The music industry suffered quite an upheaval in 2008 and the trend for 2009 is more of the same: album sales are way down and digital downloads are way up. That means that the traditional album may be dead as a doornail before too long.
Physical album sales fell 20 percent to 362.6 million from 450.5 million, while digital album sales rose 32 percent to a record 65.8 million units.

Digital track sales, such as those conducted in Apple Inc.'s iTunes Music Store, were up 27 percent from last year, breaking the 1 billion mark for the first time at 1.07 billion. The report continues a troubling trend for the recording industry, which has a harder time maintaining profits when consumers buy single songs instead of albums. The number of transactions rose 10.5 percent to 1.5 billion, although the figure treats single track and whole album purchases the same.

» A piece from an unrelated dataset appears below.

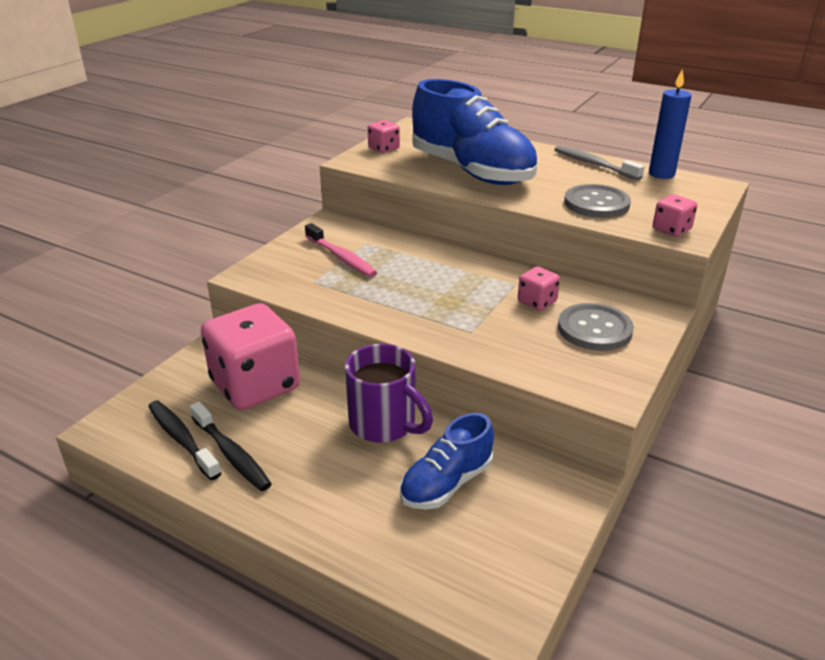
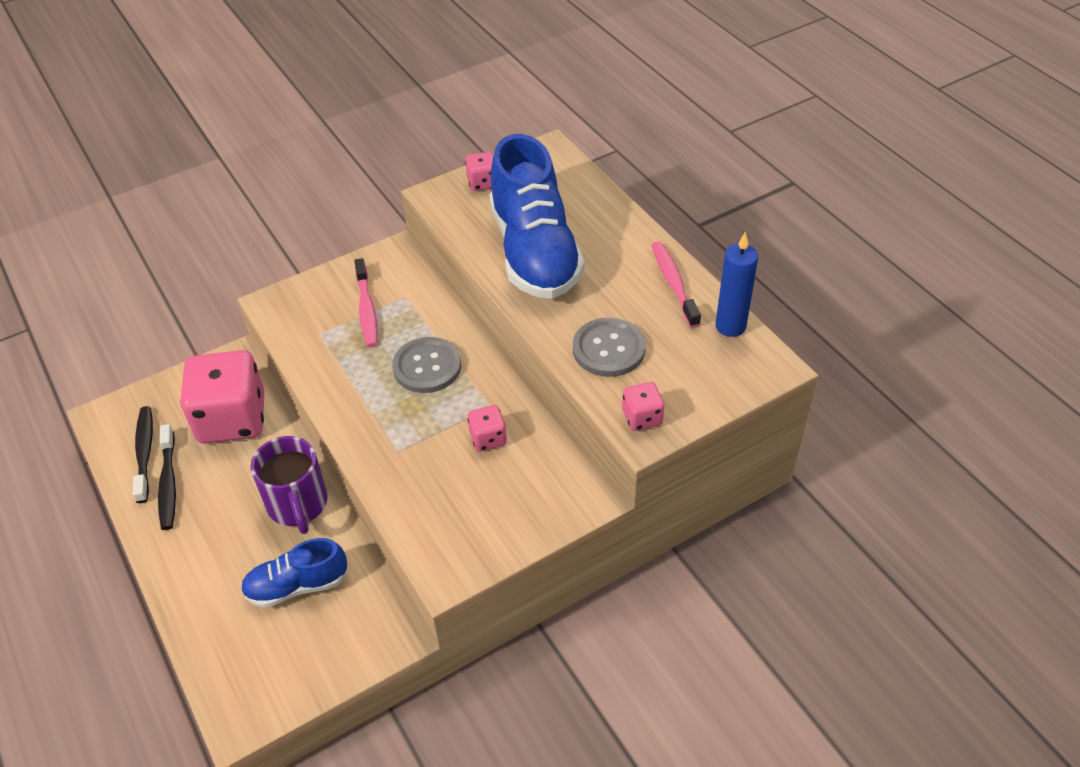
camera: 30 degrees right, 15 degrees up
(594, 164) = (673, 283): grey toothbrush -> pink toothbrush
(594, 329) = (506, 494): grey button -> grey button (427, 367)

"You can see the overall unit sales as a positive, but their model is really built on album sales and that just continues to decline," said Silvio Pietroluongo, director of charts for Billboard magazine. "Music consumption has never been at a higher clip, it's just a matter of trying to turn it into revenue," he added.
You know how there's always a few songs on every album that aren't as good as the others? Well, consumers don't want to buy those anymore: they want to pick and choose. That makes it much for difficult for artists to break out. After all, not every song can be a hit.